**Input records**
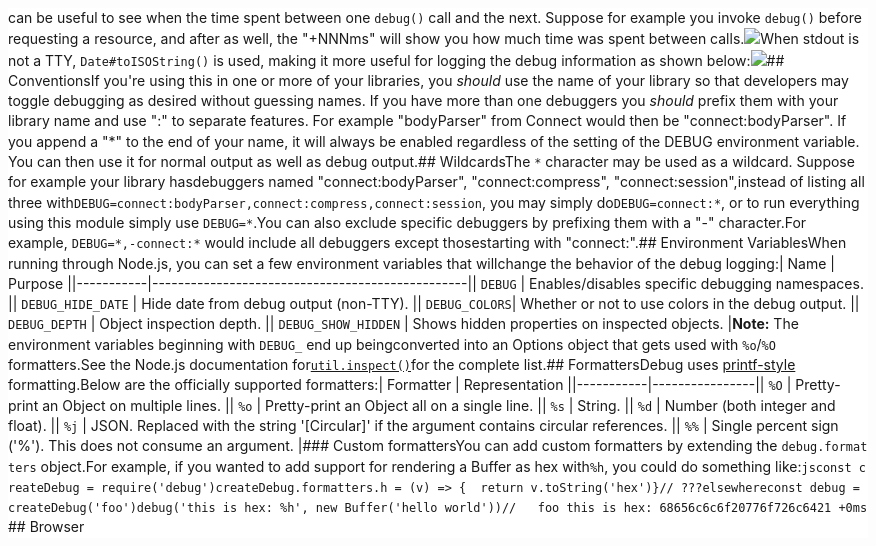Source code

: can be useful to see when the time spent between one `debug()` call and the next. Suppose for example you invoke `debug()` before requesting a resource, and after as well, the "+NNNms" will show you how much time was spent between calls.<img width="647" src="https://user-images.githubusercontent.com/71256/29091486-fa38524c-7c37-11e7-895f-e7ec8e1039b6.png">When stdout is not a TTY, `Date#toISOString()` is used, making it more useful for logging the debug information as shown below:<img width="647" src="https://user-images.githubusercontent.com/71256/29091956-6bd78372-7c39-11e7-8c55-c948396d6edd.png">## ConventionsIf you're using this in one or more of your libraries, you _should_ use the name of your library so that developers may toggle debugging as desired without guessing names. If you have more than one debuggers you _should_ prefix them with your library name and use ":" to separate features. For example "bodyParser" from Connect would then be "connect:bodyParser".  If you append a "*" to the end of your name, it will always be enabled regardless of the setting of the DEBUG environment variable.  You can then use it for normal output as well as debug output.## WildcardsThe `*` character may be used as a wildcard. Suppose for example your library hasdebuggers named "connect:bodyParser", "connect:compress", "connect:session",instead of listing all three with`DEBUG=connect:bodyParser,connect:compress,connect:session`, you may simply do`DEBUG=connect:*`, or to run everything using this module simply use `DEBUG=*`.You can also exclude specific debuggers by prefixing them with a "-" character.For example, `DEBUG=*,-connect:*` would include all debuggers except thosestarting with "connect:".## Environment VariablesWhen running through Node.js, you can set a few environment variables that willchange the behavior of the debug logging:| Name      | Purpose                                         ||-----------|-------------------------------------------------|| `DEBUG`   | Enables/disables specific debugging namespaces. || `DEBUG_HIDE_DATE` | Hide date from debug output (non-TTY).  || `DEBUG_COLORS`| Whether or not to use colors in the debug output. || `DEBUG_DEPTH` | Object inspection depth.                    || `DEBUG_SHOW_HIDDEN` | Shows hidden properties on inspected objects. |__Note:__ The environment variables beginning with `DEBUG_` end up beingconverted into an Options object that gets used with `%o`/`%O` formatters.See the Node.js documentation for[`util.inspect()`](https://nodejs.org/api/util.html#util_util_inspect_object_options)for the complete list.## FormattersDebug uses [printf-style](https://wikipedia.org/wiki/Printf_format_string) formatting.Below are the officially supported formatters:| Formatter | Representation ||-----------|----------------|| `%O`      | Pretty-print an Object on multiple lines. || `%o`      | Pretty-print an Object all on a single line. || `%s`      | String. || `%d`      | Number (both integer and float). || `%j`      | JSON. Replaced with the string '[Circular]' if the argument contains circular references. || `%%`      | Single percent sign ('%'). This does not consume an argument. |### Custom formattersYou can add custom formatters by extending the `debug.formatters` object.For example, if you wanted to add support for rendering a Buffer as hex with`%h`, you could do something like:```jsconst createDebug = require('debug')createDebug.formatters.h = (v) => {  return v.toString('hex')}// ???elsewhereconst debug = createDebug('foo')debug('this is hex: %h', new Buffer('hello world'))//   foo this is hex: 68656c6c6f20776f726c6421 +0ms```## Browser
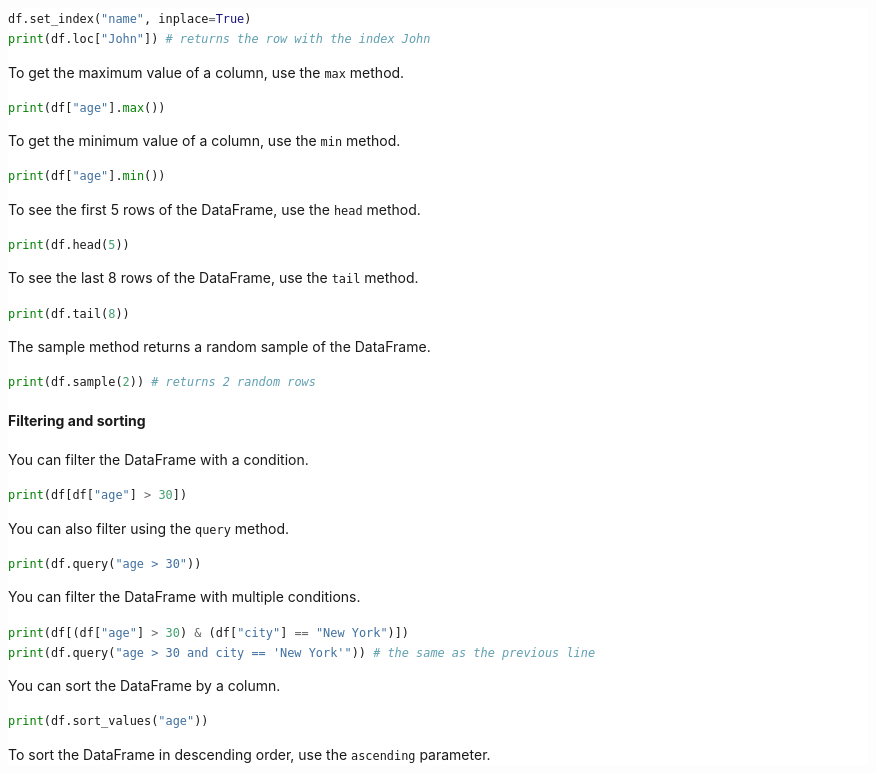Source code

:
 ```python
df.set_index("name", inplace=True)
print(df.loc["John"]) # returns the row with the index John
```

To get the maximum value of a column, use the `max` method.

```python
print(df["age"].max())
```

To get the minimum value of a column, use the `min` method.

```python
print(df["age"].min())
```

To see the first 5 rows of the DataFrame, use the `head` method.

```python
print(df.head(5))
```

To see the last 8 rows of the DataFrame, use the `tail` method.

```python
print(df.tail(8))
```

The sample method returns a random sample of the DataFrame.

```python
print(df.sample(2)) # returns 2 random rows
```

#### Filtering and sorting

You can filter the DataFrame with a condition.

```python
print(df[df["age"] > 30])
```

You can also filter using the `query` method.

```python
print(df.query("age > 30"))
```

You can filter the DataFrame with multiple conditions.

```python
print(df[(df["age"] > 30) & (df["city"] == "New York")])
print(df.query("age > 30 and city == 'New York'")) # the same as the previous line
```

You can sort the DataFrame by a column.

```python
print(df.sort_values("age"))
```

To sort the DataFrame in descending order, use the `ascending` parameter.
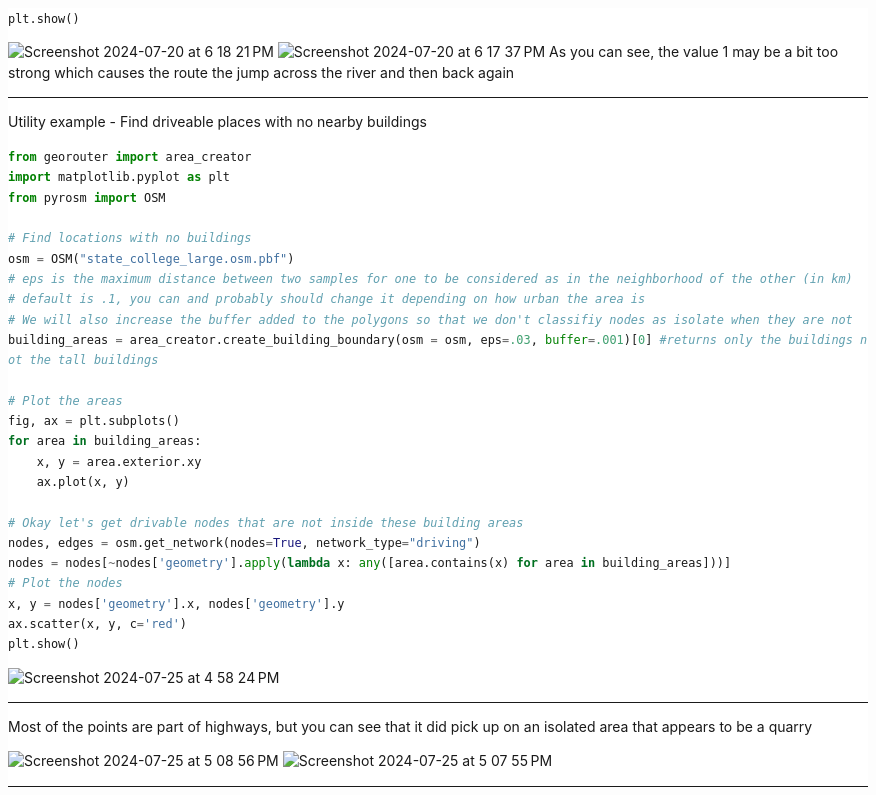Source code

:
 ```python
plt.show()
```

<img width="987" alt="Screenshot 2024-07-20 at 6 18 21 PM" src="https://github.com/user-attachments/assets/2632dcfe-f66c-449e-9d72-6a1d1d14feb1">
<img width="991" alt="Screenshot 2024-07-20 at 6 17 37 PM" src="https://github.com/user-attachments/assets/79c17cb1-f318-448f-a770-d93768a3662e">
As you can see, the value 1 may be a bit too strong which causes the route the jump across the river and then back again

---

Utility example - Find driveable places with no nearby buildings

```python
from georouter import area_creator
import matplotlib.pyplot as plt
from pyrosm import OSM

# Find locations with no buildings
osm = OSM("state_college_large.osm.pbf")
# eps is the maximum distance between two samples for one to be considered as in the neighborhood of the other (in km)
# default is .1, you can and probably should change it depending on how urban the area is
# We will also increase the buffer added to the polygons so that we don't classifiy nodes as isolate when they are not
building_areas = area_creator.create_building_boundary(osm = osm, eps=.03, buffer=.001)[0] #returns only the buildings not the tall buildings

# Plot the areas
fig, ax = plt.subplots()
for area in building_areas:
    x, y = area.exterior.xy
    ax.plot(x, y)

# Okay let's get drivable nodes that are not inside these building areas
nodes, edges = osm.get_network(nodes=True, network_type="driving")
nodes = nodes[~nodes['geometry'].apply(lambda x: any([area.contains(x) for area in building_areas]))]
# Plot the nodes
x, y = nodes['geometry'].x, nodes['geometry'].y
ax.scatter(x, y, c='red')
plt.show()
```

<img width="1336" alt="Screenshot 2024-07-25 at 4 58 24 PM" src="https://github.com/user-attachments/assets/e3bd9d81-07f2-4611-bc3d-031bdf896539">

---

Most of the points are part of highways, but you can see that it did pick up on an isolated area that appears to be a quarry

<img width="389" alt="Screenshot 2024-07-25 at 5 08 56 PM" src="https://github.com/user-attachments/assets/84edeb76-00b2-40bb-9c7c-8f80d3bc6e3c"> ![Screenshot 2024-07-25 at 5 07 55 PM](https://github.com/user-attachments/assets/374329d1-9fdc-42a5-b2cb-160849d8e652)

---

**Activity**
In the entries above, find the lines containing the word "tail" and say how many there are, with no other words.

**Problem solution**
2